記者会見で質問に答える日銀の黒田総裁=30日午後、日銀本店【拡大】
日銀は30日公表した「経済・物価情勢の展望(展望リポート)」で、消費税率引き上げの影響を除く物価上昇率が2015年度に1.9%となり、16年度には2.1%に達するとの見通しを示した。輸出の出遅れから14年度の実質経済成長率の見通しを1.1%に下方修正したが、増税の影響は「想定の範囲内」(黒田東彦総裁)にとどまり、今夏以降、日本経済は成長軌道に戻るとの認識を示した。
30日の金融政策決定会合では、昨年4月に導入した市場に大量の資金を供給する大規模な金融緩和策の継続を全員一致で決めた。
物価上昇率について、展望リポートは、1月に示した14年度(1.3%)と15年度(1.9%)の見通しを維持。初めて公表した16年度の見通しは、2%の物価上昇率目標を小幅に上回る数値を示した。
記者会見した黒田総裁は、2%物価目標に達した後は「(2%上昇を)安定的に持続する成長経路へと移行してく」と述べ、デフレ脱却に自信を示した。

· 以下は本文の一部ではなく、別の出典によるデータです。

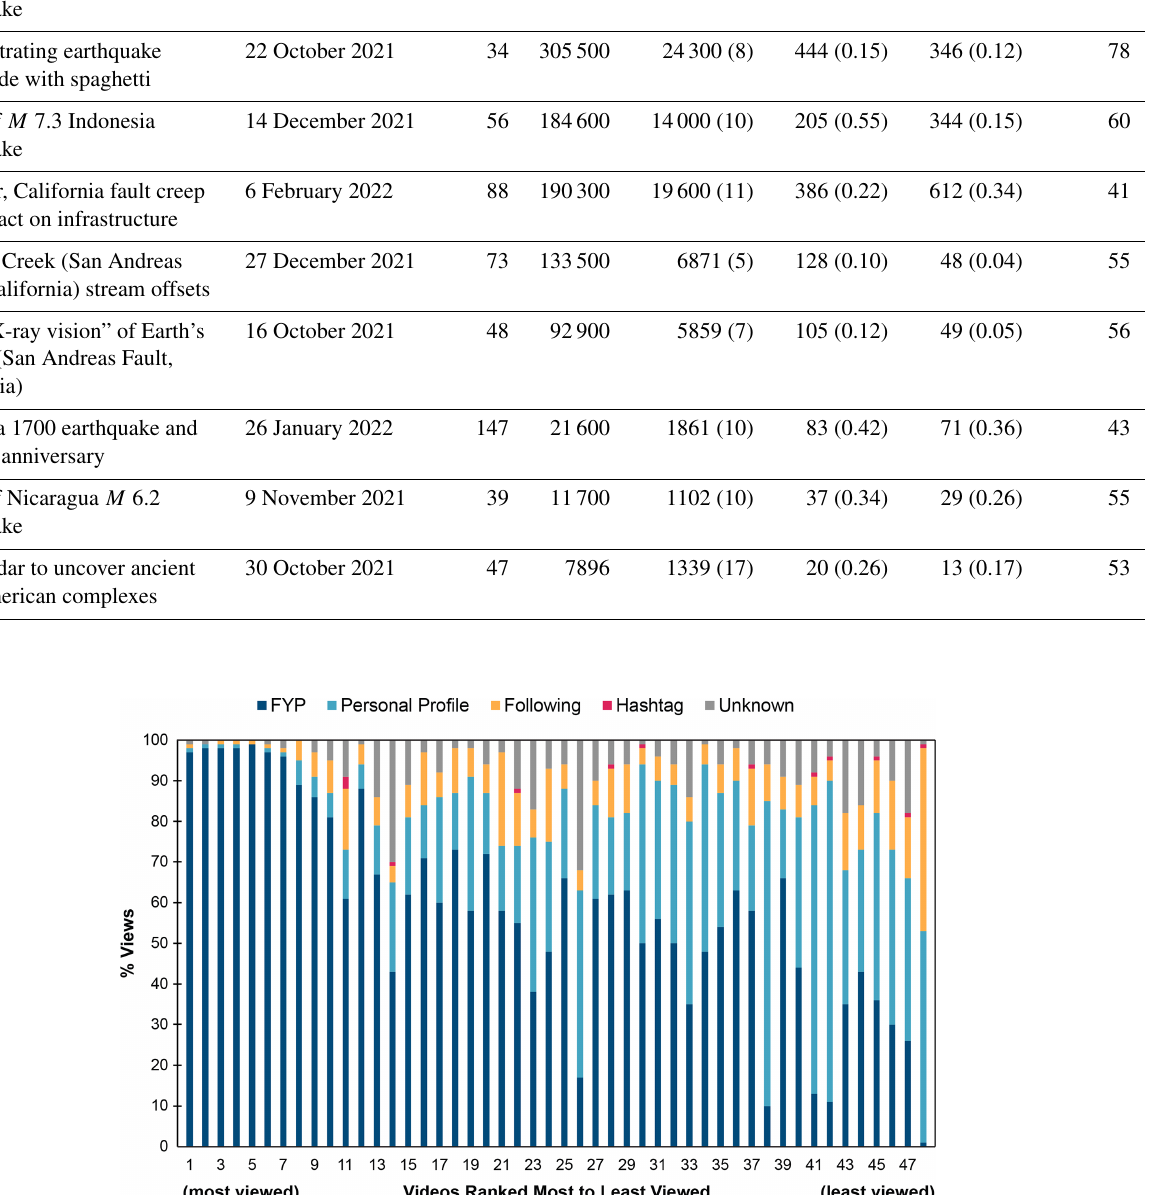
Figure 4. Percentage of video views by section ( For You page, personal profile, Following , hashtag, unknown), with videos ranked from the most (1) to the least (48) viewed (see Tables 2 and 3 for the 10 most and 10 least-viewed videos). The videos with the highest number of views received nearly all ( ∼ 97%) of their views from the For You page. The seven most-viewed videos each received over 90000 views.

実質経済成長率の見通しは、13年度(従来の見通しは2.7%)を2.2%、14年度(1.4%)を1.1%にそれぞれ引き下げた。アジアなどの新興国経済がもたつき、輸出の回復が想定よりも遅れているためだ。ただ、輸出や設備投資が今後緩やかに回復し、成長率は15年度に1.5%、16年度に1.3%になるとの見通しだ。
黒田総裁は「国内需要が堅調に推移し、景気の前向きな循環メカニズムはしっかりと作用し続けている」と述べた。